**Text shown**
— begin —

Signed-off-by: Allison Henderson <allison.henderson@oracle.com>
Reviewed-by: Darrick J. Wong <djwong@kernel.org>
[djwong: move functions to xfs_parent.c, adjust for new disk format]
Signed-off-by: Darrick J. Wong <djwong@kernel.org>
Reviewed-by: Christoph Hellwig <hch@lst.de>
2024-04-23 07:46:57 -07:00
Darrick J. Wong ae673f534a xfs: record inode generation in xattr update log intent items
For parent pointer updates, record the i_generation of the file that is
being updated so that we don't accidentally jump generations.

Signed-off-by: Darrick J. Wong <djwong@kernel.org>
Reviewed-by: Christoph Hellwig <hch@lst.de>
2024-04-23 07:46:57 -07:00
Darrick J. Wong 5773f7f82b xfs: create attr log item opcodes and formats for parent pointers
Make the necessary alterations to the extended attribute log intent item
ondisk format so that we can log parent pointer operations.  This
requires the creation of new opcodes specific to parent pointers, and a
new four-argument replace operation to handle renames.  At this point
this part of the patchset has changed so much from what Allison original
wrote that I no longer think her SoB applies.

Signed-off-by: Darrick J. Wong <djwong@kernel.org>
Reviewed-by: Christoph Hellwig <hch@lst.de>
2024-04-23 07:46:57 -07:00
Darrick J. Wong a918f5f2cd xfs: refactor xfs_is_using_logged_xattrs checks in attr item recovery
Move this feature check down to the per-op checks so that we can ensure
that we never see parent pointer attr items on non-pptr filesystems, and
that logged xattrs are turned on for non-pptr attr items.

Signed-off-by: Darrick J. Wong <djwong@kernel.org>
Reviewed-by: Christoph Hellwig <hch@lst.de>
2024-04-23 07:46:56 -07:00
Darrick J. Wong a64e013475 xfs: create a separate hashname function for extended attributes
Create a separate function to compute name hashvalues for extended
attributes.  When we get to parent pointers we'll be altering the rules
so that metadump obfuscation doesn't turn heinous.

— end —

**Supplied records**
— begin —

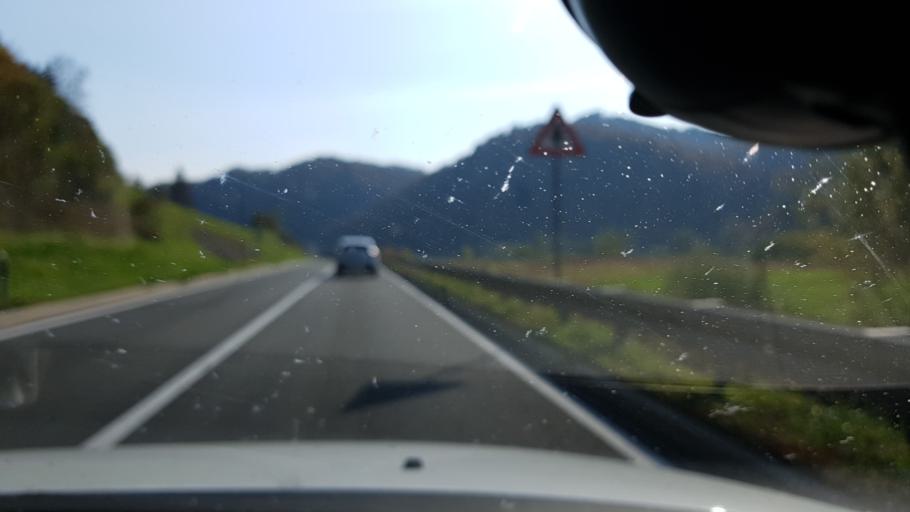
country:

— end —
— begin —

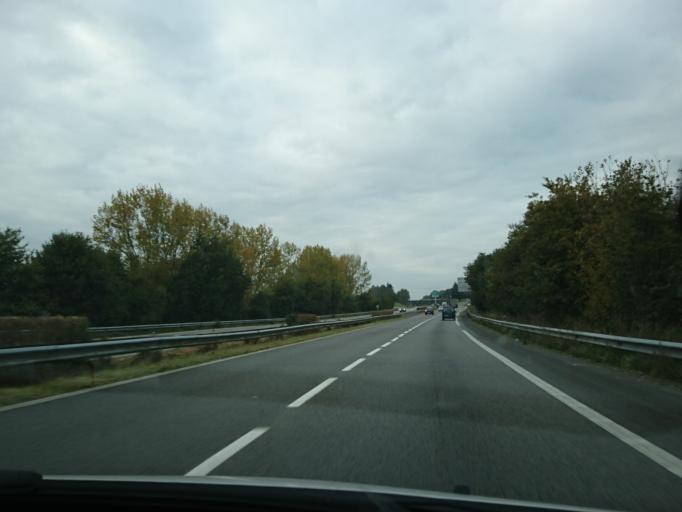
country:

— end —

**Stated problem**
Please duplicate the stretch of the XFS commit log from "Signed-off-by: Allison Henderson" through "accidentally jump generations.". You won't need the lines for anything here.

**The solution**
Signed-off-by: Allison Henderson <allison.henderson@oracle.com>
Reviewed-by: Darrick J. Wong <djwong@kernel.org>
[djwong: move functions to xfs_parent.c, adjust for new disk format]
Signed-off-by: Darrick J. Wong <djwong@kernel.org>
Reviewed-by: Christoph Hellwig <hch@lst.de>
2024-04-23 07:46:57 -07:00
Darrick J. Wong ae673f534a xfs: record inode generation in xattr update log intent items
For parent pointer updates, record the i_generation of the file that is
being updated so that we don't accidentally jump generations.